Abstract

Two major problems related the unsupervised analysis of gene expression data are represented by the accuracy and reliability of the discovered clusters, and by the biological fact that the boundaries between classes of patients or classes of functionally related genes are sometimes not clearly defined. The main goal of this work consists in the exploration of new strategies and in the development of new clustering methods to improve the accuracy and robustness of clustering results, taking into account the uncertainty underlying the assignment of examples to clusters in the context of gene expression data analysis. We propose a fuzzy ensemble clustering approach both to improve the accuracy of clustering results and to take into account the inherent fuzziness of biological and bio-medical gene expression data. We applied random projections that obey the Johnson-Lindenstrauss lemma to obtain several instances of lower dimensional gene expression data from the original high-dimensional ones, approximately preserving the information and the metric structure of the original data. Then we adopt a double fuzzy approach to obtain a consensus ensemble clustering, by first applying a fuzzy k-means algorithm to the different instances of the projected low-dimensional data and then by using a fuzzy t-norm to combine the multiple clusterings. Several variants of the fuzzy ensemble clustering algorithms are proposed, according to different techniques to combine the base clusterings and to obtain the final consensus clustering. We applied our proposed fuzzy ensemble methods to the gene expression analysis of leukemia, lymphoma, adenocarcinoma and melanoma patients, and we compared the results with other state of the art ensemble methods.

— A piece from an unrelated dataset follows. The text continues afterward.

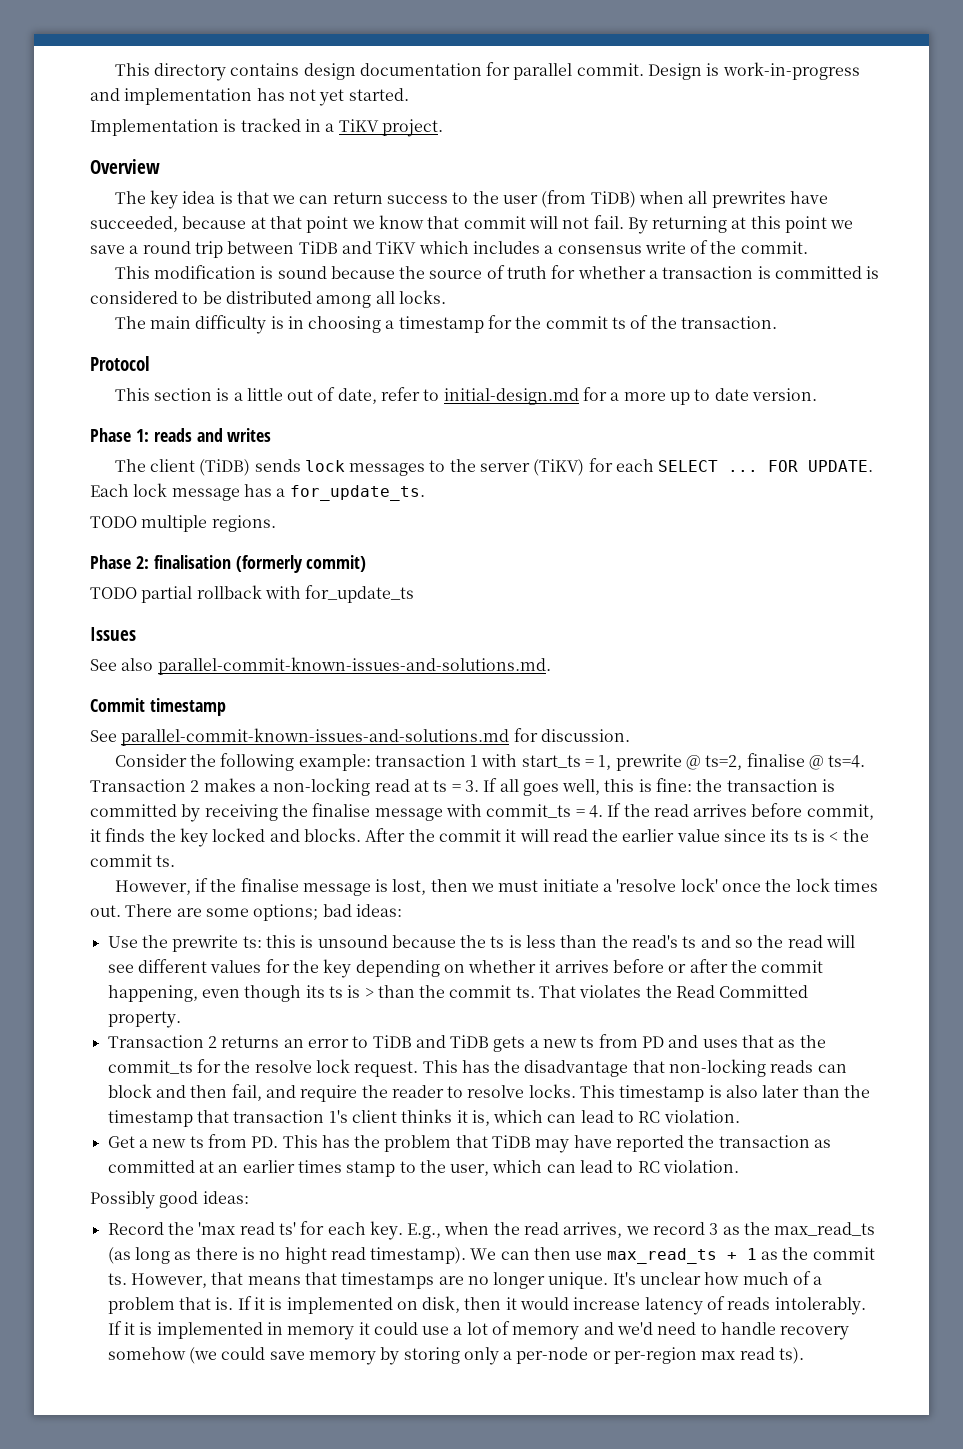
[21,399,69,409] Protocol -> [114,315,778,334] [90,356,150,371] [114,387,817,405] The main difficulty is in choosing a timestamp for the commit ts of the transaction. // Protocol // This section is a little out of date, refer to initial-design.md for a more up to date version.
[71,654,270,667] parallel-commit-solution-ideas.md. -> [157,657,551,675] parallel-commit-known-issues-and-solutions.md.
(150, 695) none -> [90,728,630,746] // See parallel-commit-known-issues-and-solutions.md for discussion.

Results show that in some cases, taking into account the natural fuzziness of the data, we can improve the discovery of classes of patients defined at bio-molecular level. The reduction of the dimension of the data, achieved through random projections techniques, is well-suited to the characteristics of high-dimensional gene expression data, thus resulting in improved performance with respect to single fuzzy k-means and with respect to ensemble methods based on resampling techniques. Moreover, we show that the analysis of the accuracy and diversity of the base fuzzy clusterings can be useful to explain the advantages and the limitations of the proposed fuzzy ensemble approach.